Figure 3. Euclidean shortest path distance from every unit to a lake polygon. Lower values denote proximity to lakes. We can see that the western regions have greater numbers of lakes.
The different variable weights were determined using the Analytic Hierarchy Process (http://www.123ahp.com/Default.aspx) where we assigned the following weights: TWI = 0.245, Slope = 0.185, Proximity to Streams = 0.107, Proximity to Lakes = 0.141 and Precipitation = 0.323, which we later on changed to 0.322 to make the weights equal to 1.000 for the MCE analysis (Figure 4).

Figure 4. Flow diagram of the Analytic Hierarchy Process for the 5 criteria: TWI, Slope, Proximity to Streams, Proximity to Lakes, and Expected Precipitation Trend.

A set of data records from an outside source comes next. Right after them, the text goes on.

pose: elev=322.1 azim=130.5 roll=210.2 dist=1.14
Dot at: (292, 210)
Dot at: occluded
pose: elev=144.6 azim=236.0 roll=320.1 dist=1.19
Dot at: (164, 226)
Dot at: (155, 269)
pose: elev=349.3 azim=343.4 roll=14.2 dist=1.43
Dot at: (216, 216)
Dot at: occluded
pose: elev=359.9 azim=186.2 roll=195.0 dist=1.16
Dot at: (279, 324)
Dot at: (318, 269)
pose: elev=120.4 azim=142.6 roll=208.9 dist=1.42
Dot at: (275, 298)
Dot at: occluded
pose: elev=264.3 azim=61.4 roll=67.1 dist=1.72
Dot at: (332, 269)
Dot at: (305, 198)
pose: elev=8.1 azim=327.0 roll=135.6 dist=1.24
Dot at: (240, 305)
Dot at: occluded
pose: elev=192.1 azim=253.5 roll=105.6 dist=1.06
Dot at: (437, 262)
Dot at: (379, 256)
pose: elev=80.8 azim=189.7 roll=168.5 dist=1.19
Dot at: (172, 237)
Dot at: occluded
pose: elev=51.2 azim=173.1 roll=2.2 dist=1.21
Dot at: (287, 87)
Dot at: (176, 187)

Figure 5. Evaluation of the importance of the five criterias considered in the MCE using the Analytical Hierarchy Process (https://bpmsg.com/academic/ahp.php).
A Sensitivity Analysis was also performed prior to the MCE using equally weighted variables and assigned a weight of 0.2 to all 5 variables. We then combined the Sensitivity Analysis and the MCE with different weights and graphed a Combined MCE Analysis. For all the MCE Analyses, we reclassified the values into the 5 classes: lowest risk, low risk, medium risk, high risk, and highest risk (Figure 6).


Figure 6. Classifying the break values for the Sensitivity Analysis, Weighted Sum, and the Combined MCE Analysis, respectively.